[Opening PAGE TEXT section]
WASHINGTON, May 2, 2013 /PRNewswire-USNewswire/ -- The AFL-CIO and the Utility Workers Union of America are urging shareholders of FirstEnergy (NYSE: FE) to vote "against" the company's advisory vote on compensation for its named executive officers — also known as the "Say-on-Pay" vote.

The AFL-CIO and UWUA also recommend that FirstEnergy's shareholders "withhold" their votes from all five director nominees who are members of the Board of Directors' Compensation Committee — Robert B. Heisler, Jr., Ted J. Kleisner, Christopher J. Pappas, Catherine A. Rein, and Wes M. Taylor — and vote "for" three shareholder proposals recommending reforms in the company's executive pay practices.

The AFL-CIO and the UWUA are encouraging shareholders to vote against FirstEnergy's Say-on-Pay resolution because CEO Anthony Alexander's total compensation went up 27 percent in 2012 to $23.3 million, despite the company's poor performance last year. The company's revenues, net income and earnings per share all fell in 2012.

The two organizations urge shareholders to withhold their votes from the entire Compensation Committee because of the directors' failure to respond to shareholder concerns about executive compensation. Despite the company's poor performance, the Compensation Committee also voted to give Mr. Alexander a $9.3 million restricted stock retention package.
[Closing PAGE TEXT section]
*TASKS FOR THIS EXERCISE*:
• a. According to the FirstEnergy press release, by what percentage did CEO Anthony Alexander's total compensation rise in 2012?
• b. Carry on writing the FirstEnergy press release, starting after its last sentence.
The material that comes next is separate from the FirstEnergy press release.
[Opening EXTRACTED ENTRIES section]
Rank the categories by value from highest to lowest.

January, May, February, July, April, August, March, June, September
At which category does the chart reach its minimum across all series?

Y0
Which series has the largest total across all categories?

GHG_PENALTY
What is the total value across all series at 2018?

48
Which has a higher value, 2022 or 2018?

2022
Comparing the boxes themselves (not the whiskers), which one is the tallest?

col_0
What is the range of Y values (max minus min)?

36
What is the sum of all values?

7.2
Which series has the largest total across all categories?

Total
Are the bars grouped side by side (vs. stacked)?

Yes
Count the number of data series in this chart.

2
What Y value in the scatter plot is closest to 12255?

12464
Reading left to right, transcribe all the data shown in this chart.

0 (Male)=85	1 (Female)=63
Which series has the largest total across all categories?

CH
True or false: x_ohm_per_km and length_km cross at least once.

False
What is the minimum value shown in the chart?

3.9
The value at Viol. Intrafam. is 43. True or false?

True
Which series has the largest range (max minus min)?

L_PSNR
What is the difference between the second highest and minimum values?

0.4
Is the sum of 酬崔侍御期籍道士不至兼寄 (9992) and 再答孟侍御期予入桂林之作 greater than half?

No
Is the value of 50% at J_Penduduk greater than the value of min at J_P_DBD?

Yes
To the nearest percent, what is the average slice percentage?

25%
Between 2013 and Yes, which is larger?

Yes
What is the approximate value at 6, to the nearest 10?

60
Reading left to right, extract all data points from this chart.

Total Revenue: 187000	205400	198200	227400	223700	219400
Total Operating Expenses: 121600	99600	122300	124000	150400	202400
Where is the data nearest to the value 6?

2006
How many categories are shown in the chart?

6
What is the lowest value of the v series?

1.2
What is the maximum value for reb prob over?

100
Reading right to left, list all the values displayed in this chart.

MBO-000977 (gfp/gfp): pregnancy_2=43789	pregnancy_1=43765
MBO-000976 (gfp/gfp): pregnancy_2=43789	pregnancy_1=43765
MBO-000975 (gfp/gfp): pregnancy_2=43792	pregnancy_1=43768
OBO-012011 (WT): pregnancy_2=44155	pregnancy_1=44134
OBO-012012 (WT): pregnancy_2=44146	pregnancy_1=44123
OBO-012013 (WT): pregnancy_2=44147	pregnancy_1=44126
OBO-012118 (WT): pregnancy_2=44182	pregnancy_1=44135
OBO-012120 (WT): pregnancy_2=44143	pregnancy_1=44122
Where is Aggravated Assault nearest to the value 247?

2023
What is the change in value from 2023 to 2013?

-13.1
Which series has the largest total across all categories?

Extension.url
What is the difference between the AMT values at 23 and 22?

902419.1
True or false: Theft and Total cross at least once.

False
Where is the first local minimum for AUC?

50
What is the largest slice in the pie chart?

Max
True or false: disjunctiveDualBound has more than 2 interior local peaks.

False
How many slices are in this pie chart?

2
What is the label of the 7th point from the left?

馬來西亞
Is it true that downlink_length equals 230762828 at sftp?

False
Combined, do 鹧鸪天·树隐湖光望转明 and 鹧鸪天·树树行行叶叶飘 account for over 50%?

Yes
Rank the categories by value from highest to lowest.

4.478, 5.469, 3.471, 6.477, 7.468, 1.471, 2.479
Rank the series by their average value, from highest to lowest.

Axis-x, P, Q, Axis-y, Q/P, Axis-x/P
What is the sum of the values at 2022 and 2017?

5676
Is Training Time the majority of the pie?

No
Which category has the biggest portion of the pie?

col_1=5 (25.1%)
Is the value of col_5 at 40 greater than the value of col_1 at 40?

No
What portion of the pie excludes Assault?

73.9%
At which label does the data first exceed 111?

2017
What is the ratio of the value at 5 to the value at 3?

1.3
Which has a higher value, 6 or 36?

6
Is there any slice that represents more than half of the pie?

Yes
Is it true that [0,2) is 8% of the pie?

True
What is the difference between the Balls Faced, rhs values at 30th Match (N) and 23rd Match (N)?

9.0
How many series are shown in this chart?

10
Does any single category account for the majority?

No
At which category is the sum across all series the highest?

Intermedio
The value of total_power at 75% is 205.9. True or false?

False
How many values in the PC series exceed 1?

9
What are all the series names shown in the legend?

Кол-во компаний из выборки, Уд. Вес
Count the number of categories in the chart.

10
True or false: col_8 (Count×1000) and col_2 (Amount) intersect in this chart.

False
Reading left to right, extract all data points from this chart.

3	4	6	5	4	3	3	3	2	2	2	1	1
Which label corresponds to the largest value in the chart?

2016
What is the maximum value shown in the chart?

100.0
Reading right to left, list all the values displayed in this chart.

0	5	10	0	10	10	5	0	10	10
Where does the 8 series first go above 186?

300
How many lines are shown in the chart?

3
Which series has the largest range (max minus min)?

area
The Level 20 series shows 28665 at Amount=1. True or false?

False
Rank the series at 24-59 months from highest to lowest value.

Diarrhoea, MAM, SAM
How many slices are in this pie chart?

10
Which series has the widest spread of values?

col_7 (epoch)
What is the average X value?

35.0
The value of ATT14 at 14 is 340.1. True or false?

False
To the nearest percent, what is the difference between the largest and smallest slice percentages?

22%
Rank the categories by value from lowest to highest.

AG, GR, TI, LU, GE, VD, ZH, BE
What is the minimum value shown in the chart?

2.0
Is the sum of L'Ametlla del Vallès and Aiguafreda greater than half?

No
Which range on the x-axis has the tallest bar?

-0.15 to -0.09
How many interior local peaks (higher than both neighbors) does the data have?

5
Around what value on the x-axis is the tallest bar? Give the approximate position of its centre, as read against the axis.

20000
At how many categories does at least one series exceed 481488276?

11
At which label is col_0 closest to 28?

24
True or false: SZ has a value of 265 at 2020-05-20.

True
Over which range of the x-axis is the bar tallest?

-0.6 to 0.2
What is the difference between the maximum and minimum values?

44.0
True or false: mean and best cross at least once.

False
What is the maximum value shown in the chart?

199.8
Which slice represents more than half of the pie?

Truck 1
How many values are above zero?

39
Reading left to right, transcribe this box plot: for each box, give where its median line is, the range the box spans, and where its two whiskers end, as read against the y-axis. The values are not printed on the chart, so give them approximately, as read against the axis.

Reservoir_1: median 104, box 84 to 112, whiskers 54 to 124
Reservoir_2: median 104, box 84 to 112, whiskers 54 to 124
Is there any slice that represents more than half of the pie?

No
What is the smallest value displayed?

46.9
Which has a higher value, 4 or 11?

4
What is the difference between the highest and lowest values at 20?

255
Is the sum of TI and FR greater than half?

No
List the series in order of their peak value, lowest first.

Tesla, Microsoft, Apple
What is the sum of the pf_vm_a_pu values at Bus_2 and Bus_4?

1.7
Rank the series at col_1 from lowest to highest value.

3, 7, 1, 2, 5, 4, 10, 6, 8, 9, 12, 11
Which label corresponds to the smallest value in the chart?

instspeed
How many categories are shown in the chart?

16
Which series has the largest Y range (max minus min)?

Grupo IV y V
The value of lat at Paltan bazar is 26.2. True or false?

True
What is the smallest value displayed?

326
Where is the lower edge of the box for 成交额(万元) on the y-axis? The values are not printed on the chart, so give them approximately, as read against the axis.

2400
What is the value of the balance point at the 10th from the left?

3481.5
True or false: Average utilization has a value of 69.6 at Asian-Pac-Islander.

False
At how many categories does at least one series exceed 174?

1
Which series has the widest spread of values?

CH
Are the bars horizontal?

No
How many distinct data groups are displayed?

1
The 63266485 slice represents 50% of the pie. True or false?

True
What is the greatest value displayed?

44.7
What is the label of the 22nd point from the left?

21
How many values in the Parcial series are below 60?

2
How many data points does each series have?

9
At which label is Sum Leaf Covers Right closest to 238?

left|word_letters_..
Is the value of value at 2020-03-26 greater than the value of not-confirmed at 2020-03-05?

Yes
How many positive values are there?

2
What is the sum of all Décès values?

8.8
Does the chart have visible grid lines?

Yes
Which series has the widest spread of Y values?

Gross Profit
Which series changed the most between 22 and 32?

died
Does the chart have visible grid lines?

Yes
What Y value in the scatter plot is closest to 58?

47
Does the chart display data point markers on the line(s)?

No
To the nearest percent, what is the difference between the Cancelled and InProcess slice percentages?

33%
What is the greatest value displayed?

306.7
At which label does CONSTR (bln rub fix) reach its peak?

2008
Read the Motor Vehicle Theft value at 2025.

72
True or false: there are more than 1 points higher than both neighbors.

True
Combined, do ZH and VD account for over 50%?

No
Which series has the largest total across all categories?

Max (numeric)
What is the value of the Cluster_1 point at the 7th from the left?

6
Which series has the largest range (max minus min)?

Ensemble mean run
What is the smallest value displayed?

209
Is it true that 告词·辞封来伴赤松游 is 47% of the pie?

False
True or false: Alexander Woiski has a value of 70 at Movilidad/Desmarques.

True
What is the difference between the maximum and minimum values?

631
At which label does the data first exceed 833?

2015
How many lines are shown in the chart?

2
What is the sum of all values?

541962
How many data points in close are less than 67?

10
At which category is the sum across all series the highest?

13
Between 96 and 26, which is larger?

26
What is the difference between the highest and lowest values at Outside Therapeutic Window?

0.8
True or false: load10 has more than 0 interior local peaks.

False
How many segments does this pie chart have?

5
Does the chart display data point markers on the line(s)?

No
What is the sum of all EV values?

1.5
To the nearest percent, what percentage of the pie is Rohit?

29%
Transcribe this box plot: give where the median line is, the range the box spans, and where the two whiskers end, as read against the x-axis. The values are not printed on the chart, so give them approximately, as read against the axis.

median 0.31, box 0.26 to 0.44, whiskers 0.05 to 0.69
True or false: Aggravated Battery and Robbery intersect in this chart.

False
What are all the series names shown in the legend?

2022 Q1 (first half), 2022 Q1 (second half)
[Closing EXTRACTED ENTRIES section]
*ANSWERS FOR EACH ITEM*:
• a. 27 percent

• b.
The three shareholder proposals seeking to reform the company's executive pay practices include a proposal submitted by UWUA which urges the Board of Directors to end the practice of benchmarking the CEO's total compensation to that of peer companies. According to the proposal, this practice has contributed to a year-after-year ratcheting up of CEO pay at FirstEnergy without regard to corporate performance.

A shareholder proposal submitted by the AFL-CIO recommends that retirement benefits for senior executives that offer preferential benefit formulas compared to other employees should be submitted to shareholders for approval.  Another proposal encourages the retention of a significant portion of equity awards by senior executives until they reach retirement age or leave the company.